> _EXERCISE REQUIREMENTS_: Leaving out any pictures, transcribe every record exactly.

(Page-level text extractions)
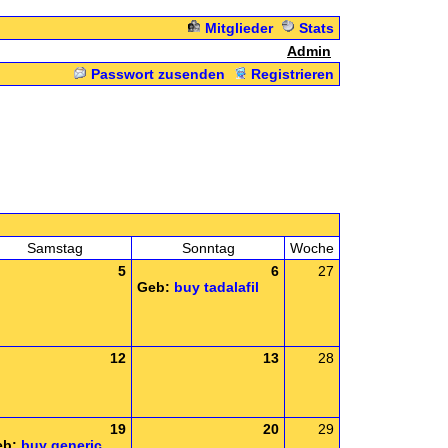
Mitglieder
Stats
Admin
Passwort zusenden
Registrieren
Samstag
Sonntag
Woche
5
6
27
Geb:
buy tadalafil
12
13
28
19
20
29
eb:
buy generic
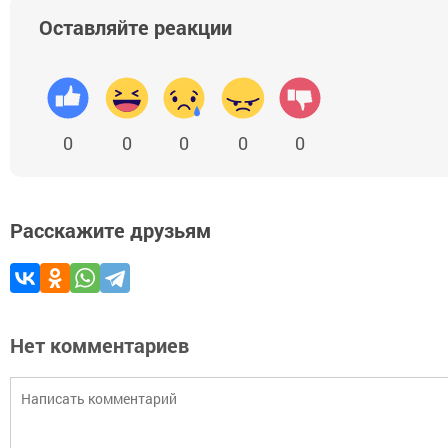
Оставляйте реакции
0
0
0
0
0
Расскажите друзьям
Нет комментариев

> _RESPONSE BOX_:
Mitglieder
Stats
Admin
Passwort zusenden
Registrieren
Samstag
Sonntag
Woche
5
6
27
Geb:
buy tadalafil
12
13
28
19
20
29
eb:
buy generic
Оставляйте реакции
0
0
0
0
0
Расскажите друзьям
Нет комментариев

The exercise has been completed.